El momento del aceite de oliva

El momento del aceite de oliva
Gastroconfesiones

ESPERANZA PELÁEZ

El aceite de oliva virgen extra empieza a jugar un papel protagonista en el mundo de la gastronomía. Se diría que, tanto por la tradición milenaria y la posición central de este producto en la dieta mediterránea como por su peso en nuestra economía, hace tiempo que chefs, restauradores y consumidores nacionales deberían estar haciendo uso y apostolado de los excelentes aceites de oliva virgen extra que se producen en España, la mayor parte de ellos en Andalucía, por cierto. El AOVE de buena calidad entra por derecho en el olimpo de los celebrados 'alimentos milagro' con múltiples cualidades saludables, y además ofrece infinidad de matices de aroma y sabor a los platos más diversos.

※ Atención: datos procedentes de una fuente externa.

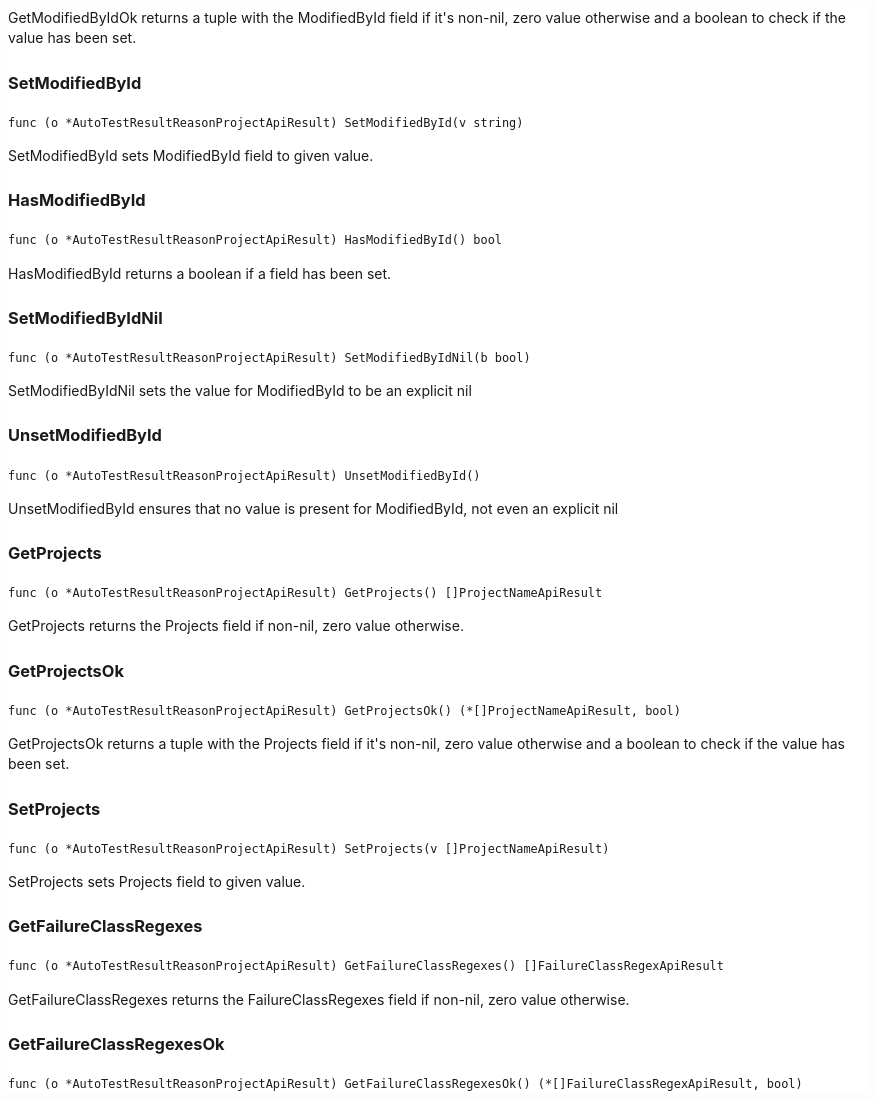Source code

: GetModifiedByIdOk returns a tuple with the ModifiedById field if it's non-nil, zero value otherwise
and a boolean to check if the value has been set.

### SetModifiedById

`func (o *AutoTestResultReasonProjectApiResult) SetModifiedById(v string)`

SetModifiedById sets ModifiedById field to given value.

### HasModifiedById

`func (o *AutoTestResultReasonProjectApiResult) HasModifiedById() bool`

HasModifiedById returns a boolean if a field has been set.

### SetModifiedByIdNil

`func (o *AutoTestResultReasonProjectApiResult) SetModifiedByIdNil(b bool)`

 SetModifiedByIdNil sets the value for ModifiedById to be an explicit nil

### UnsetModifiedById
`func (o *AutoTestResultReasonProjectApiResult) UnsetModifiedById()`

UnsetModifiedById ensures that no value is present for ModifiedById, not even an explicit nil
### GetProjects

`func (o *AutoTestResultReasonProjectApiResult) GetProjects() []ProjectNameApiResult`

GetProjects returns the Projects field if non-nil, zero value otherwise.

### GetProjectsOk

`func (o *AutoTestResultReasonProjectApiResult) GetProjectsOk() (*[]ProjectNameApiResult, bool)`

GetProjectsOk returns a tuple with the Projects field if it's non-nil, zero value otherwise
and a boolean to check if the value has been set.

### SetProjects

`func (o *AutoTestResultReasonProjectApiResult) SetProjects(v []ProjectNameApiResult)`

SetProjects sets Projects field to given value.


### GetFailureClassRegexes

`func (o *AutoTestResultReasonProjectApiResult) GetFailureClassRegexes() []FailureClassRegexApiResult`

GetFailureClassRegexes returns the FailureClassRegexes field if non-nil, zero value otherwise.

### GetFailureClassRegexesOk

`func (o *AutoTestResultReasonProjectApiResult) GetFailureClassRegexesOk() (*[]FailureClassRegexApiResult, bool)`
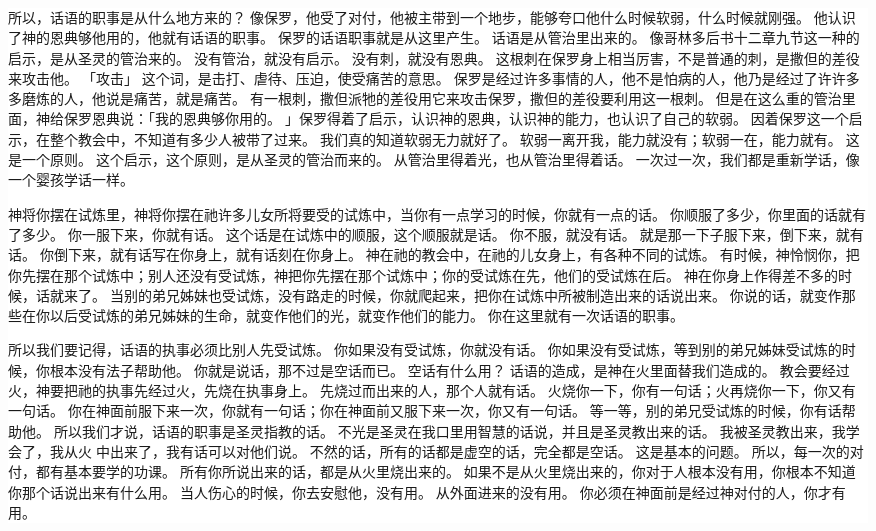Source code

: 所以，话语的职事是从什么地方来的？
像保罗，他受了对付，他被主带到一个地步，能够夸口他什么时候软弱，什么时候就刚强。
他认识了神的恩典够他用的，他就有话语的职事。
保罗的话语职事就是从这里产生。
话语是从管治里出来的。
像哥林多后书十二章九节这一种的启示，是从圣灵的管治来的。
没有管治，就没有启示。
没有刺，就没有恩典。
这根刺在保罗身上相当厉害，不是普通的刺，是撒但的差役来攻击他。
「攻击」
这个词，是击打、虐待、压迫，使受痛苦的意思。
保罗是经过许多事情的人，他不是怕病的人，他乃是经过了许许多多磨炼的人，他说是痛苦，就是痛苦。
有一根刺，撒但派牠的差役用它来攻击保罗，撒但的差役要利用这一根刺。
但是在这么重的管治里面，神给保罗恩典说：「我的恩典够你用的。
」保罗得着了启示，认识神的恩典，认识神的能力，也认识了自己的软弱。
因着保罗这一个启示，在整个教会中，不知道有多少人被带了过来。
我们真的知道软弱无力就好了。
软弱一离开我，能力就没有；软弱一在，能力就有。
这是一个原则。
这个启示，这个原则，是从圣灵的管治而来的。
从管治里得着光，也从管治里得着话。
一次过一次，我们都是重新学话，像一个婴孩学话一样。

神将你摆在试炼里，神将你摆在祂许多儿女所将要受的试炼中，当你有一点学习的时候，你就有一点的话。
你顺服了多少，你里面的话就有了多少。
你一服下来，你就有话。
这个话是在试炼中的顺服，这个顺服就是话。
你不服，就没有话。
就是那一下子服下来，倒下来，就有话。
你倒下来，就有话写在你身上，就有话刻在你身上。
神在祂的教会中，在祂的儿女身上，有各种不同的试炼。
有时候，神怜悯你，把你先摆在那个试炼中；别人还没有受试炼，神把你先摆在那个试炼中；你的受试炼在先，他们的受试炼在后。
神在你身上作得差不多的时候，话就来了。
当别的弟兄姊妹也受试炼，没有路走的时候，你就爬起来，把你在试炼中所被制造出来的话说出来。
你说的话，就变作那些在你以后受试炼的弟兄姊妹的生命，就变作他们的光，就变作他们的能力。
你在这里就有一次话语的职事。

所以我们要记得，话语的执事必须比别人先受试炼。
你如果没有受试炼，你就没有话。
你如果没有受试炼，等到别的弟兄姊妹受试炼的时候，你根本没有法子帮助他。
你就是说话，那不过是空话而已。
空话有什么用？
话语的造成，是神在火里面替我们造成的。
教会要经过火，神要把祂的执事先经过火，先烧在执事身上。
先烧过而出来的人，那个人就有话。
火烧你一下，你有一句话；火再烧你一下，你又有一句话。
你在神面前服下来一次，你就有一句话；你在神面前又服下来一次，你又有一句话。
等一等，别的弟兄受试炼的时候，你有话帮助他。
所以我们才说，话语的职事是圣灵指教的话。
不光是圣灵在我口里用智慧的话说，并且是圣灵教出来的话。
我被圣灵教出来，我学会了，我从火 中出来了，我有话可以对他们说。
不然的话，所有的话都是虚空的话，完全都是空话。
这是基本的问题。
所以，每一次的对付，都有基本要学的功课。
所有你所说出来的话，都是从火里烧出来的。
如果不是从火里烧出来的，你对于人根本没有用，你根本不知道你那个话说出来有什么用。
当人伤心的时候，你去安慰他，没有用。
从外面进来的没有用。
你必须在神面前是经过神对付的人，你才有用。
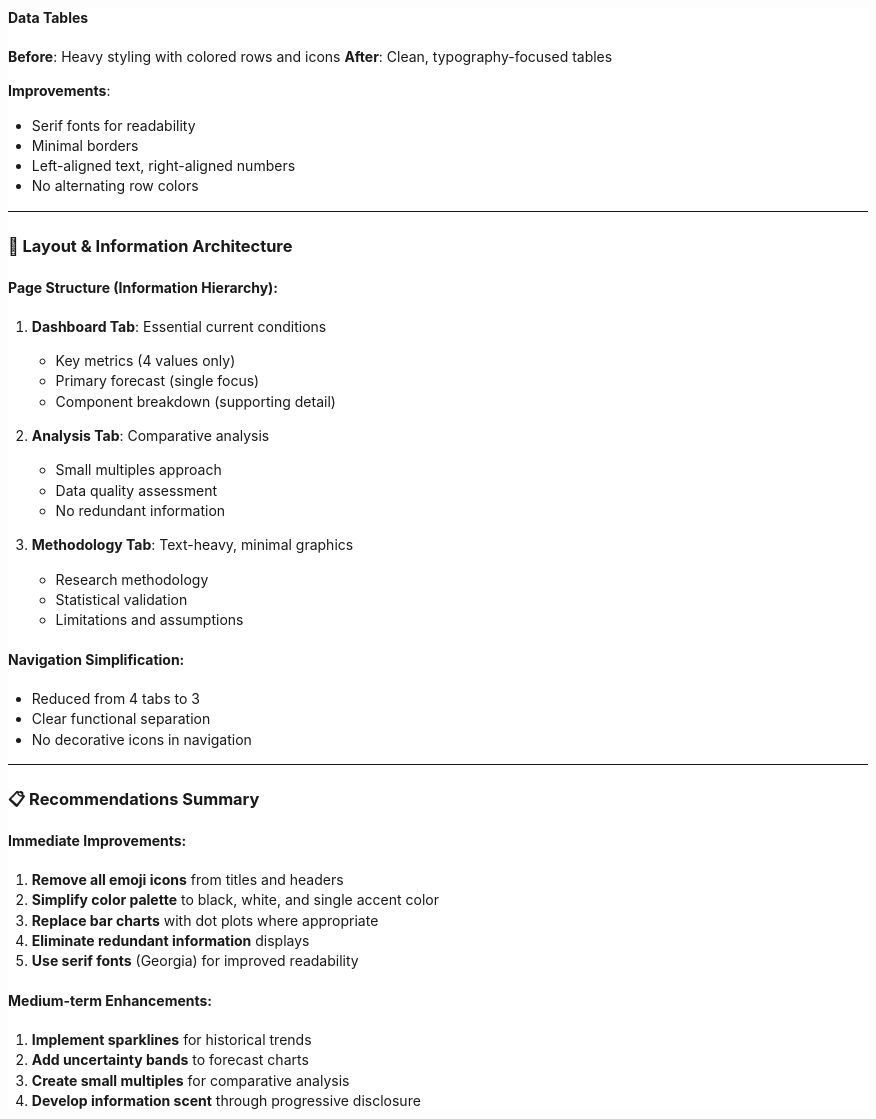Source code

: #### Data Tables
**Before**: Heavy styling with colored rows and icons
**After**: Clean, typography-focused tables

**Improvements**:
- Serif fonts for readability
- Minimal borders
- Left-aligned text, right-aligned numbers
- No alternating row colors

---

### 🎯 Layout & Information Architecture

#### Page Structure (Information Hierarchy):

1. **Dashboard Tab**: Essential current conditions
   - Key metrics (4 values only)
   - Primary forecast (single focus)
   - Component breakdown (supporting detail)

2. **Analysis Tab**: Comparative analysis
   - Small multiples approach
   - Data quality assessment
   - No redundant information

3. **Methodology Tab**: Text-heavy, minimal graphics
   - Research methodology
   - Statistical validation
   - Limitations and assumptions

#### Navigation Simplification:
- Reduced from 4 tabs to 3
- Clear functional separation
- No decorative icons in navigation

---

### 📋 Recommendations Summary

#### Immediate Improvements:
1. **Remove all emoji icons** from titles and headers
2. **Simplify color palette** to black, white, and single accent color
3. **Replace bar charts** with dot plots where appropriate
4. **Eliminate redundant information** displays
5. **Use serif fonts** (Georgia) for improved readability

#### Medium-term Enhancements:
1. **Implement sparklines** for historical trends
2. **Add uncertainty bands** to forecast charts
3. **Create small multiples** for comparative analysis
4. **Develop information scent** through progressive disclosure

Si son espectadores de programas de cocina, no verán un chef reputado de cualquier parte del mundo que no lo use y presuma de hacerlo, y si están en la onda de las tendencias en gastronomía, sabrán que los productores más visionarios empiezan a desarrollar iniciativas de oleoturismo y hasta a celebrar el primer día de cosecha con eventos y fiestas. En España, curiosamente, la reivindicación del AOVE en la alta cocina empezó, salvo honrosas excepciones, por el norte, y ahora el gran Martín Berasategui acaba de lanzar su propio aceite 'premium'. Berasategui ha envasado su aceite en un biberón de plástico de aplicar salsas. Es un gran avance, porque no se trata de una botella lujosa para lucir en la mesa y ofrecer a los clientes para mojar pan, que está muy bien, sino para usarlo dentro de la cocina. Como dijo en una ocasión Daniel García Peinado, cocinero malagueño conocido por su investigación culinaria y defensa de este producto, «el aceite no es un vino, sino un ingrediente fundamental en nuestra cultura culinaria». Así las cosas, el siguiente gran avance llegará cuando Berasategui o cualquier otro gran chef presente su aceite de oliva en un formato para rellenar freidoras, dado que es la grasa más saludable y que mejor resiste el calor de la fritura. Es un proceso lento. Mientras, nos contentaremos con que se celebren catas y eventos que nos convenzan de que tenemos a nuestra disposición una verdadera joya.